I am on LDR (Learning & Development Rotation) week again for my role in Cloudera, where each support engineer will get 1-2 weeks off the queue to learn whatever we want, that can help on our daily job. This week, I choose Ranger, which is a Authorisation and Auditing framework for Hadoop, as Ranger will replace Cloudera’s legacy Sentry in the new CDP release.
This post is not able Ranger, but I just want to document on one of the Kafka issue that I faced when I tried to understand how a change from Atlas will be captured by Ranger and then propagated to Ranger plugins for HDFS and Hive etc.
What happened behind the scene is that after a change is done in Atlas, an event will be produced to Kafka under topic ATLAS_ENTITIES, which will be captured by consumer, which happens to be Ranger Admin service. In order to capture this event, I used below command to see what was sent:
/usr/hdp/current/kafka-broker/bin/kafka-console-consumer.sh --bootstrap-server {kafka-host}:6667 --topic ATLAS_ENTITIES
Keep in mind that this is a HDP cluster, not CDH, as I also need to learn a bit of Ambari side of things, so that I can help my legacy HWX colleague with their customers. And above command produced below WARNing message continuously:
[2019-12-04 05:01:02,481] WARN [Consumer clientId=consumer-1, groupId=console-consumer-42194] Bootstrap broker c2393-node4.squadron.support.hortonworks.com:6667 (id: -1 rack: null) disconnected (org.apache.kafka.clients.NetworkClient) [2019-12-04 05:01:02,536] WARN [Consumer clientId=consumer-1, groupId=console-consumer-42194] Bootstrap broker c2393-node4.squadron.support.hortonworks.com:6667 (id: -1 rack: null) disconnected (org.apache.kafka.clients.NetworkClient)

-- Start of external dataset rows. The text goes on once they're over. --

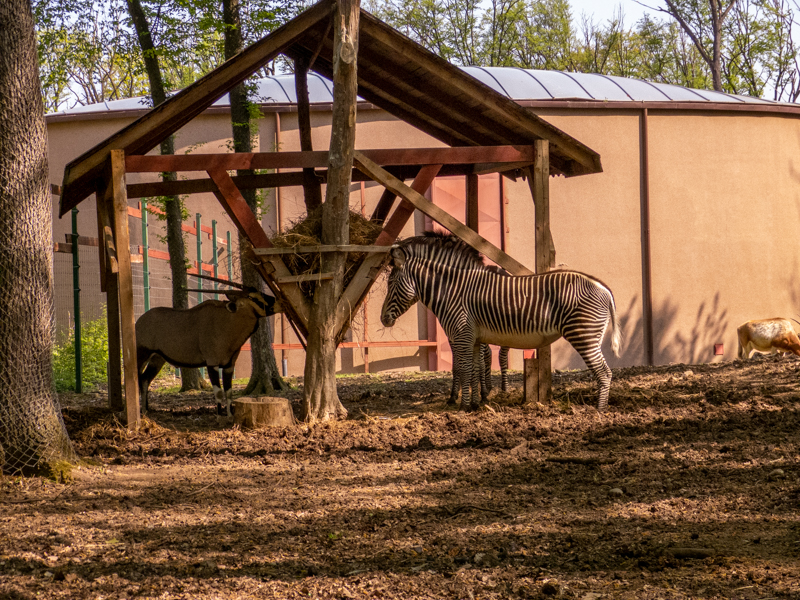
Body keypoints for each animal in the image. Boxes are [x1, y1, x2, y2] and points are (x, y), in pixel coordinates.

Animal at [380, 234, 621, 412]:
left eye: (391, 283)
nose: (383, 319)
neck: (452, 290)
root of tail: (603, 287)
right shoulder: (473, 338)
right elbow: (474, 369)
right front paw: (476, 403)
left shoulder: (461, 334)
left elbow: (464, 369)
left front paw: (463, 406)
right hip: (590, 335)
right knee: (605, 372)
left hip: (583, 334)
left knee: (604, 373)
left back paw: (599, 411)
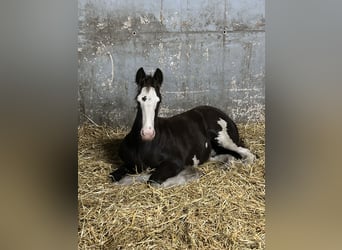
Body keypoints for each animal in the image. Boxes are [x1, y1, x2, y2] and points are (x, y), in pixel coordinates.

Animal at [109, 67, 254, 187]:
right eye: (138, 99)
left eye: (159, 100)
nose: (148, 133)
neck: (145, 146)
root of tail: (224, 114)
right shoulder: (129, 164)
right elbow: (113, 176)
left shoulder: (175, 162)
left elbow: (153, 179)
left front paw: (189, 174)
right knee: (225, 156)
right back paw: (226, 165)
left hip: (224, 139)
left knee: (248, 154)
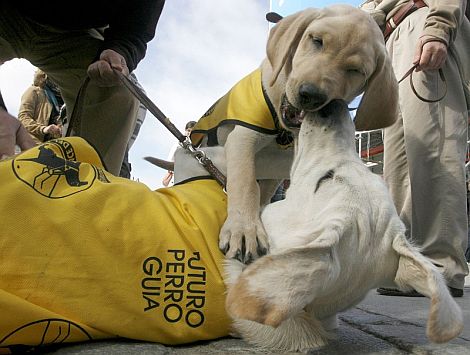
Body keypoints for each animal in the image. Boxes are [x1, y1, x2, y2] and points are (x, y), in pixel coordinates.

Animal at [189, 3, 398, 264]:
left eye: (355, 70)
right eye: (316, 40)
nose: (311, 95)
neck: (283, 133)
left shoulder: (277, 173)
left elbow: (261, 194)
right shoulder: (242, 138)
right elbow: (245, 183)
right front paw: (245, 229)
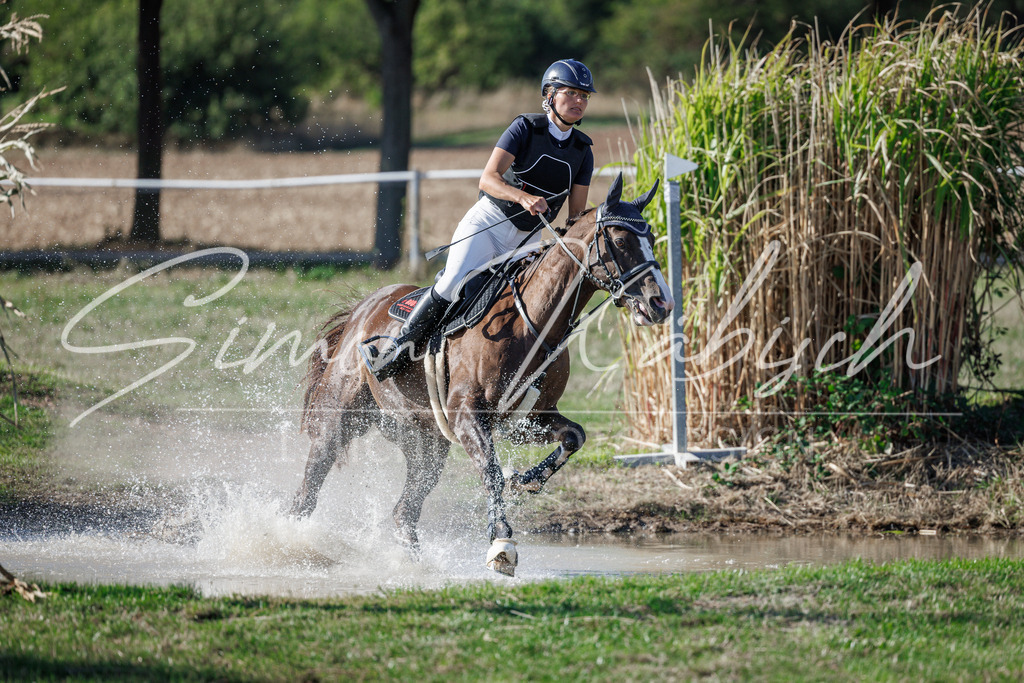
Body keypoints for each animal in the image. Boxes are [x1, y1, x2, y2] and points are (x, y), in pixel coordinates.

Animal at [290, 173, 674, 575]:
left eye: (651, 239)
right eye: (621, 241)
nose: (661, 303)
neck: (534, 324)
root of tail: (364, 307)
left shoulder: (528, 419)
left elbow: (574, 436)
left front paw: (526, 481)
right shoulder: (467, 416)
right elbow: (491, 473)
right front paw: (502, 543)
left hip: (425, 442)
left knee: (404, 512)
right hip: (339, 422)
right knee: (308, 493)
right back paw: (291, 545)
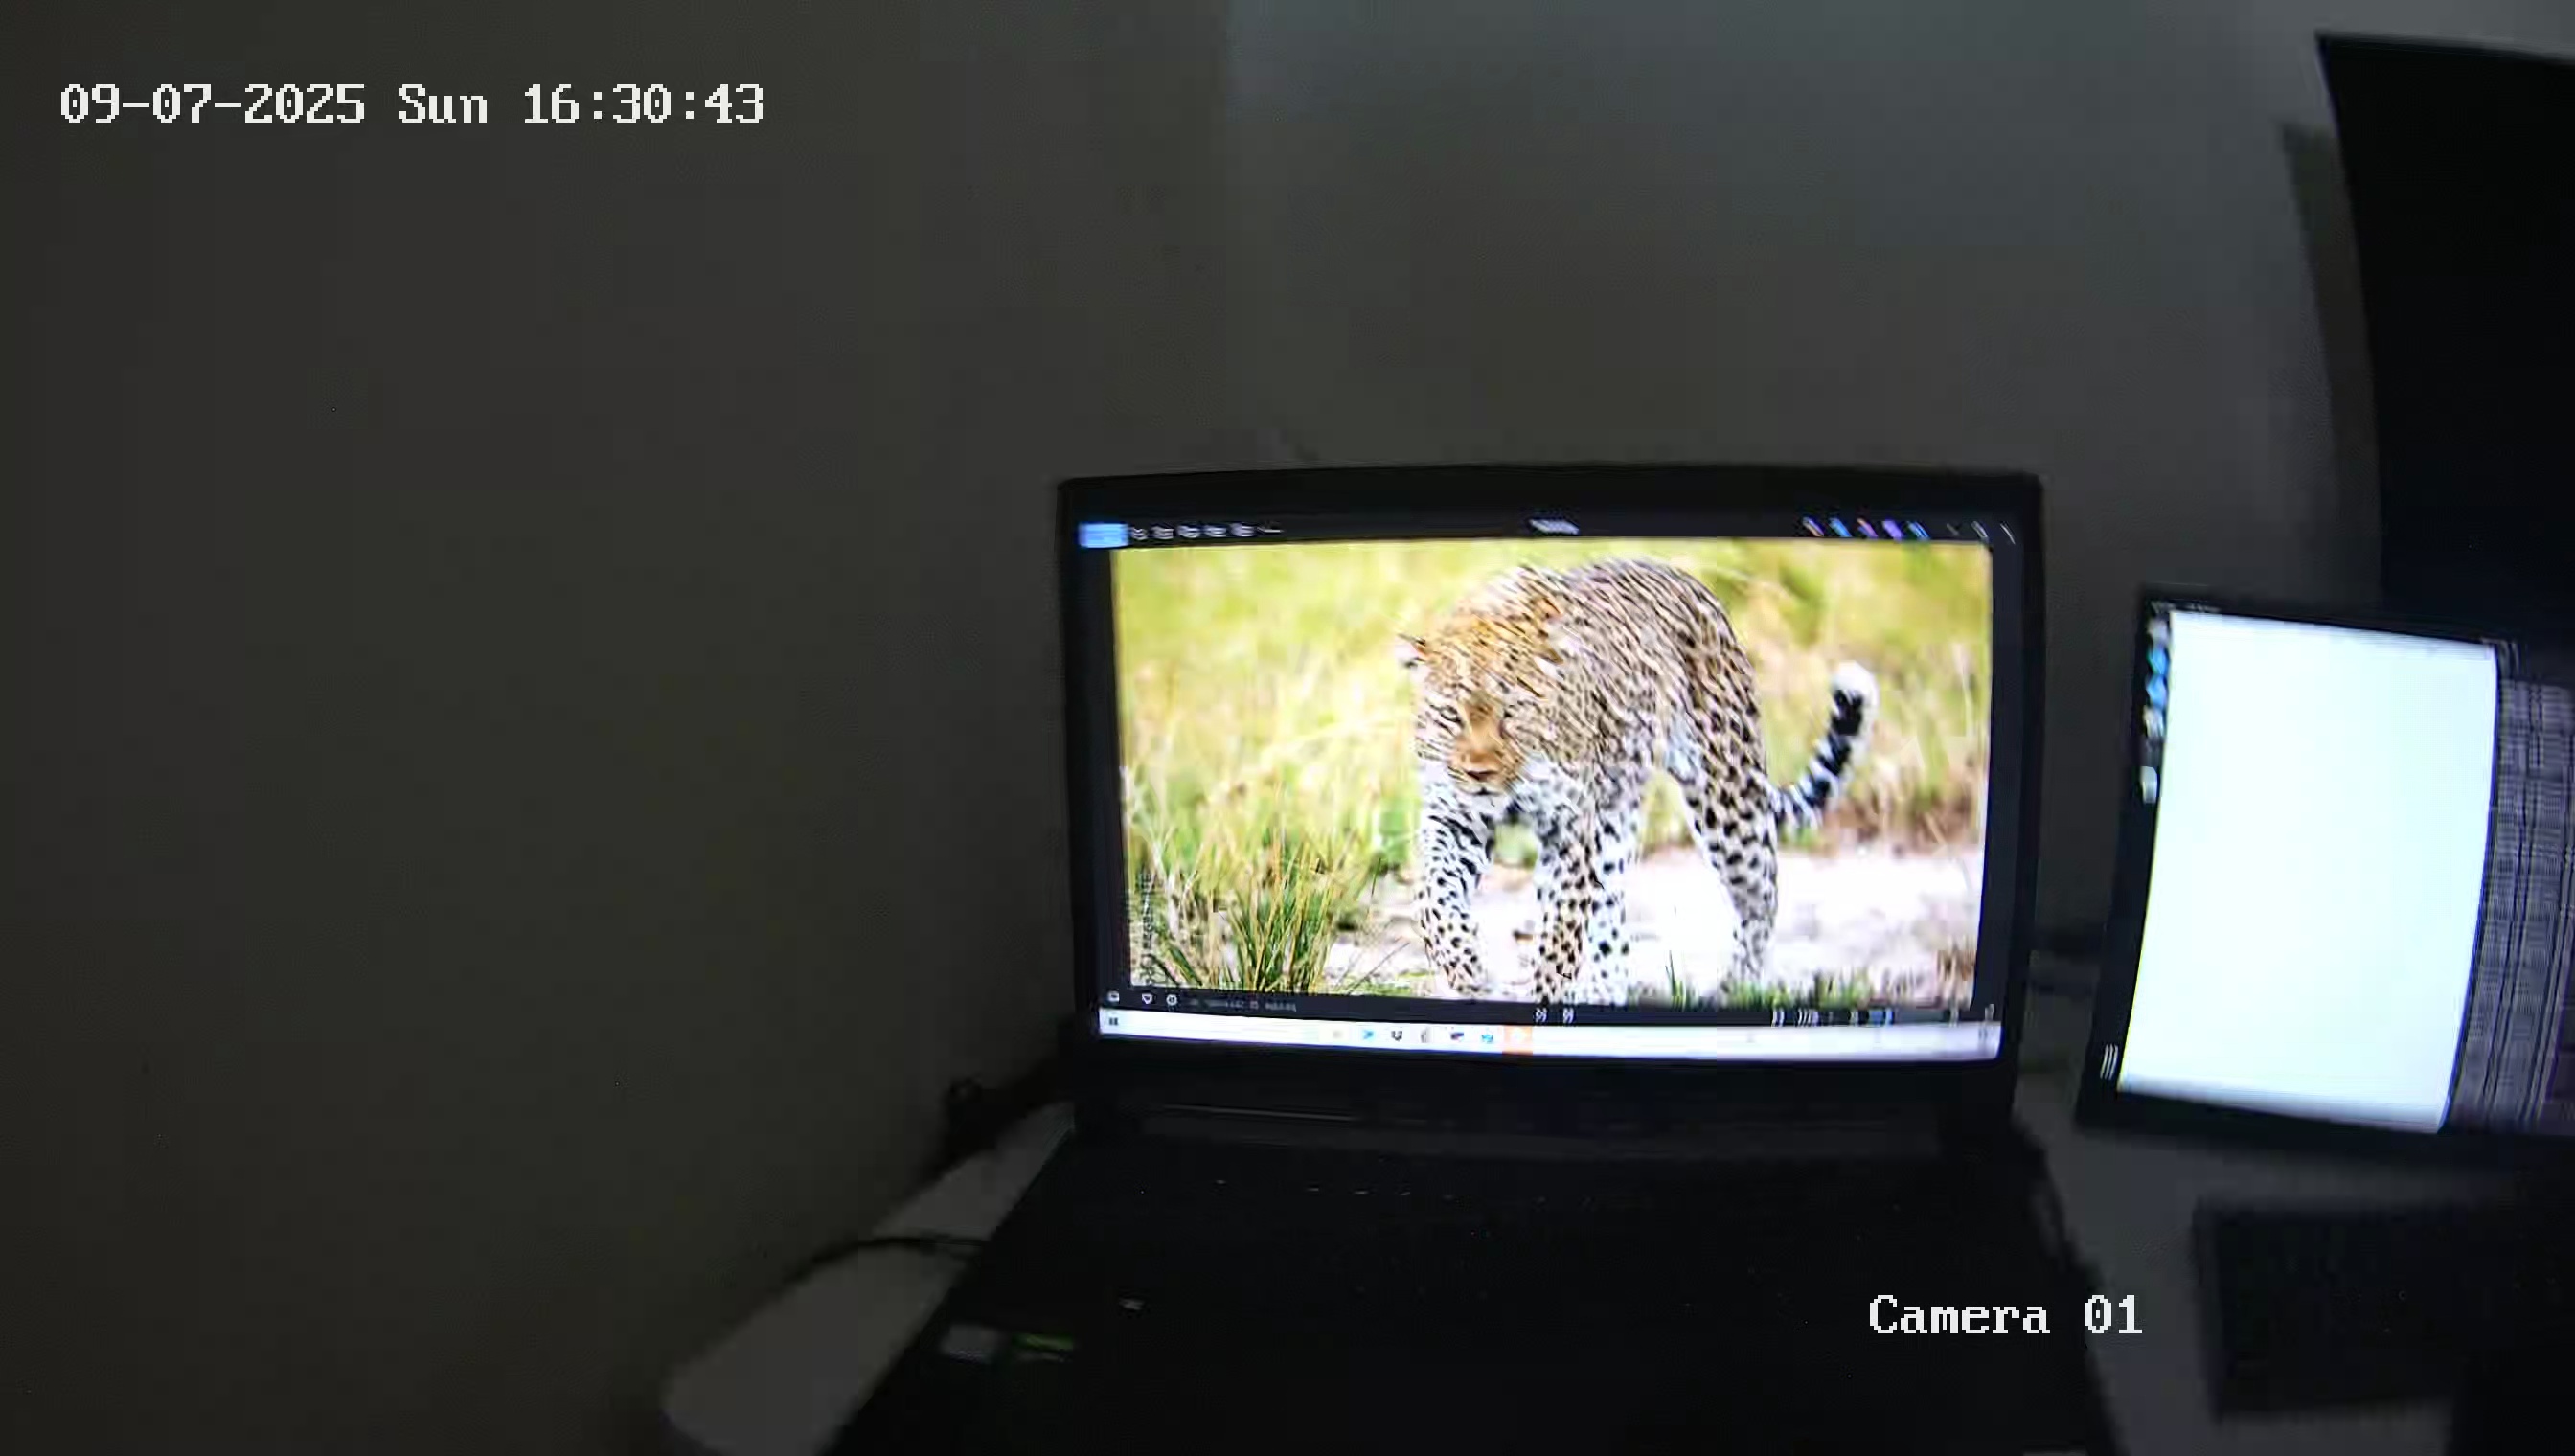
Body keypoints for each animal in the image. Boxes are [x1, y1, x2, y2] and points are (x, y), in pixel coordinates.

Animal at [1398, 558, 1877, 1004]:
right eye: (1451, 716)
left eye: (1511, 714)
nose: (1480, 774)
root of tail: (1687, 580)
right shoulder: (1455, 821)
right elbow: (1435, 898)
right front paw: (1467, 972)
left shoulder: (1570, 829)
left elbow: (1560, 931)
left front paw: (1545, 996)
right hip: (1617, 820)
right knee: (1611, 915)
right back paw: (1604, 992)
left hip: (1726, 798)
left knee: (1760, 895)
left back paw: (1734, 987)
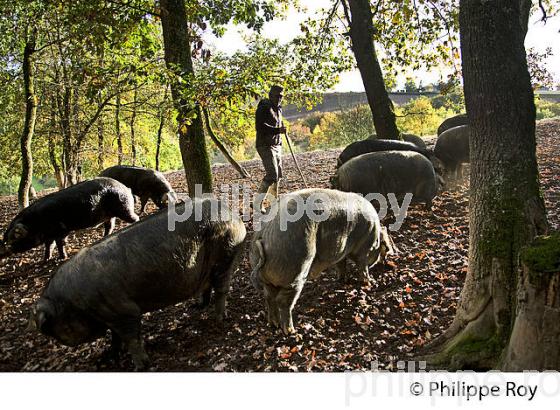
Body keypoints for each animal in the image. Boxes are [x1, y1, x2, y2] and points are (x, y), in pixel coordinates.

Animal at [0, 177, 139, 262]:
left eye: (13, 239)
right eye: (6, 238)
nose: (3, 252)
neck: (35, 223)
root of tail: (126, 187)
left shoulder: (61, 229)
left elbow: (60, 243)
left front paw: (62, 258)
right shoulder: (49, 235)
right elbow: (49, 245)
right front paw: (45, 260)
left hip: (124, 207)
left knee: (134, 217)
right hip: (109, 215)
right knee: (109, 225)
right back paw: (104, 237)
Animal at [27, 197, 243, 370]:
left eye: (53, 326)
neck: (74, 303)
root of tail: (233, 214)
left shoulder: (125, 311)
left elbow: (131, 338)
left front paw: (140, 366)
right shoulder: (110, 315)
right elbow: (115, 338)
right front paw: (108, 356)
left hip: (226, 253)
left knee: (222, 288)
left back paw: (219, 318)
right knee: (207, 287)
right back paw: (197, 307)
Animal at [249, 191, 394, 334]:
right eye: (383, 248)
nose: (385, 264)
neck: (375, 237)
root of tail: (264, 234)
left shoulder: (341, 251)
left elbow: (341, 265)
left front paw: (342, 280)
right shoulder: (364, 250)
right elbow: (362, 267)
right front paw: (369, 283)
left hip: (267, 279)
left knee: (269, 298)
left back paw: (274, 325)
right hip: (297, 269)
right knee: (283, 301)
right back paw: (292, 332)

I am quite new to Kafka, so instead of diving into finding what happens, my colleague helped me to add more parameter “–consumer-property security.protocol=SASL_PLAINTEXT” to resolve the issue:
/usr/hdp/current/kafka-broker/bin/kafka-console-consumer.sh --bootstrap-server c2393-node4.squadron.support.hortonworks.com:6667 --topic ATLAS_ENTITIES --consumer-property security.protocol=SASL_PLAINTEXT
And then it captured below message after I updated one of the entities in Atlas:
{"version":{"version":"1.0.0","versionParts":[1]},"msgCompressionKind":"NONE","msgSplitIdx":1,"msgSplitCount":1,"msgSourceIP":"xxx.xx.xx.x","msgCreatedBy":"","msgCreationTime":1575435106685,"message":{"type":"ENTITY_NOTIFICATION_V2","entity":{"typeName":"hdfs_path","attributes":{"path":"hdfs://:8020/data","createTime":1575378000000,"qualifiedName":"hdfs:// :8020/data@c2393","name":"/data"},"guid":"62b52a50-34cb-4540-9328-7e939d60b020","status":"ACTIVE","displayText":"/data","classificationNames":["PII"],"classifications":[{"typeName":"PII","entityGuid":"62b52a50-34cb-4540-9328-7e939d60b020","entityStatus":"ACTIVE","propagate":true,"validityPeriods":[],"removePropagationsOnEntityDelete":false}]},"operationType":"CLASSIFICATION_ADD","eventTime":1575435104464}}
Now I can clearly see what data was sent from Atlas to Kafka for Ranger to pick up and update in Ranger’s database.
This blog is just to document this Kafka error and hopefully can also help others.